Well he sure has done things differently. I want to quote from an article by Larissa Behrendt and Andrew Meehan. The article said:

To an outsider, Indigenous affairs must look like a strange, logic-free zone right now. Over the past year we've seen the threat of remote community closures in Western Australia, the whole of portfolio Indigenous Advancement Strategy (IAS) tendering process rolled out, attempts to weaken protection from racial vilification under the Racial Discrimination Act, significant federal budget cuts to Indigenous affairs, and a number of ill-considered comments from the prime minister that caused great offence to many Aboriginal and Torres Strait Islander people.

In the last couple of weeks we have seen protestors across Australia and, indeed, across the world, protesting against the closure of 150 homeland communities in Western Australia. But why have we not listened and learnt from Aboriginal and Torres Strait Islander people? They have been telling us for generations that their wellbeing, their future and their interests are best represented when they lead, not us. Under the Abbott government, and the Western Australian Barnett government, their interests are still being determined by white fellas and, in the case of Western Australia, there is no input, consultation nor regard for the interests of Aboriginal and Torres Strait Islander people.

In April, I attended a two-day conference in Geraldton hosted by GRAMS, the Geraldton Regional Aboriginal Medical Service, an Aboriginal controlled health service. Its focus was on prison health—examining ways to ensure that Aboriginal people emerging from prison got the best possible support to try and prevent future incarceration and ensure that their health stayed on track. The conference was well attended. It was well attended by Aboriginal controlled organisations offering a range of services in the region, supporting their local communities. There were two homeland communities at the conference. Both are longstanding, thriving communities not in receipt of any government funding, and steadfast in their resolve that no government was going to move them on.

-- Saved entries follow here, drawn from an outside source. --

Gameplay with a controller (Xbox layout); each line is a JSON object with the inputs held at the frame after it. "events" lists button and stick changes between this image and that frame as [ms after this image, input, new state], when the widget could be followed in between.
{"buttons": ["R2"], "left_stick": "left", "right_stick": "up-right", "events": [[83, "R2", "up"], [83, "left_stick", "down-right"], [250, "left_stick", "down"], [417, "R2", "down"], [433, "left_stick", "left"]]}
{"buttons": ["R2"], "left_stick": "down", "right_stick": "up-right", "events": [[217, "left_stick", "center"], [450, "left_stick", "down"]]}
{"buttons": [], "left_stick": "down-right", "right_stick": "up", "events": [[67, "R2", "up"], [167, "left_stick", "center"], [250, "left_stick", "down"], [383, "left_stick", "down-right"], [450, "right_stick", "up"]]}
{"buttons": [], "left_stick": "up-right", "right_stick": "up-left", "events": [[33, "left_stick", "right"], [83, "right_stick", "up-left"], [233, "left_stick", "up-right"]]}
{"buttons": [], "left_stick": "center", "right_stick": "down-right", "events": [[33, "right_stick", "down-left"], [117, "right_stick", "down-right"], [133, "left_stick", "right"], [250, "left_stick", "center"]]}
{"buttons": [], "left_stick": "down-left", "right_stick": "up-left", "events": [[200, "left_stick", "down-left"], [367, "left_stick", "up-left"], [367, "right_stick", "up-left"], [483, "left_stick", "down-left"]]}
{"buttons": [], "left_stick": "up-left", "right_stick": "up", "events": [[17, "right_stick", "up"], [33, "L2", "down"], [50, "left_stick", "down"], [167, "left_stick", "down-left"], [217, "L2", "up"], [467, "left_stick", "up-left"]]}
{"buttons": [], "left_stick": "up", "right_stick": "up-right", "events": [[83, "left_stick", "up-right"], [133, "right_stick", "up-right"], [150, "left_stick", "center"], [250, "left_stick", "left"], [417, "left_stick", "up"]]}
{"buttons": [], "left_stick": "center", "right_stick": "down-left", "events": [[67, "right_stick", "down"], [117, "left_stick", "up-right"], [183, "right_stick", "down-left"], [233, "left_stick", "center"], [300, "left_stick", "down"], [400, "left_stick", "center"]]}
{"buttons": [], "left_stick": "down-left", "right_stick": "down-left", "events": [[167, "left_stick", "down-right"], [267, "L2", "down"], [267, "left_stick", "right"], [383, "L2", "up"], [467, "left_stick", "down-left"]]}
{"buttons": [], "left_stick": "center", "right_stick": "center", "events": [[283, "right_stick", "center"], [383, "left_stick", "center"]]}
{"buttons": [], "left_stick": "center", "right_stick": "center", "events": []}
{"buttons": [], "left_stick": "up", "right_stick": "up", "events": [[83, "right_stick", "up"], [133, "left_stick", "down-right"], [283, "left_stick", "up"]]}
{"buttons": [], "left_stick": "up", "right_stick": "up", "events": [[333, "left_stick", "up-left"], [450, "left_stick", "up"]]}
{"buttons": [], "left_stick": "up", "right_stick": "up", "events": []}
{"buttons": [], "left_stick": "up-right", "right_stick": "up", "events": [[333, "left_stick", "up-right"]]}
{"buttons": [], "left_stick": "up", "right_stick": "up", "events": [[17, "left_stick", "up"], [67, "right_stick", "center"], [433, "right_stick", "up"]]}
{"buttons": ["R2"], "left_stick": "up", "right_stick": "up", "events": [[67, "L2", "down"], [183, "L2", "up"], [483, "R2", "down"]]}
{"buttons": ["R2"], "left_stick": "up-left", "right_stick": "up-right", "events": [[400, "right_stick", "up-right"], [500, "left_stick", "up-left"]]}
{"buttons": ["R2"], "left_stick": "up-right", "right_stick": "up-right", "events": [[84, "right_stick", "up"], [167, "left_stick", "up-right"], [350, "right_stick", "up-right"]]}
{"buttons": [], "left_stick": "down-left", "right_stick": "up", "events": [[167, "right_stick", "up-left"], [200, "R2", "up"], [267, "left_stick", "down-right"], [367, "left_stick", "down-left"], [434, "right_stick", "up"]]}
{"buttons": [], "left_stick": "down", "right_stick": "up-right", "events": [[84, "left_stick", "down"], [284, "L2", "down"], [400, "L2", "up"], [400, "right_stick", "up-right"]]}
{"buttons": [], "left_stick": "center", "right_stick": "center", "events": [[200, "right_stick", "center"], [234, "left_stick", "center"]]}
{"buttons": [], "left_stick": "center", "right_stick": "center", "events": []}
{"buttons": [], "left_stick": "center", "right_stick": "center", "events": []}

We heard shocking stories and statistics at this conference—high rates of Aboriginal incarceration, increasing rates of incarceration of Aboriginal women, and the over representation of Aboriginal young people in WA's juvenile justice centres. A 2014 report by the Inspector of Custodial Services described living conditions at Roebourne Regional Prison in Western Australia as 'intolerable and inhumane'. We met and heard from the health worker who works in Roebourne prison. She said that almost 100 per cent of the prisoners in the Roebourne jail were Aboriginal and Torres Strait Islander people.

The report from the inspector also said that living conditions—without air-conditioning, in a region known for its consecutive days of 40-plus degrees during the summer months—were intolerable. The overcrowding of cells—six people crammed into cells built for four—was intolerable. All of these issues have been reported since 2010, but no action has been taken by well-meaning white bureaucrats and well-meaning white government officials.

The GRAMS conference was outcomes focused, and many thanked the Abbott and Barnett governments, who have united Aboriginal and Torres Strait Islander people in a way that they had not been able to do themselves. So they thought that that was one achievement of the Abbott government!

I thank Sandy Davies, the conference organisers, the board of GRAMS and all who attended the GRAMS conference, and I wish them well in their endeavours. The conference determined to find its own solutions to its own issues, and has resolved to form a group of people from the Geraldton area to work with communities and organisations to develop Aboriginal controlled responses to prison health.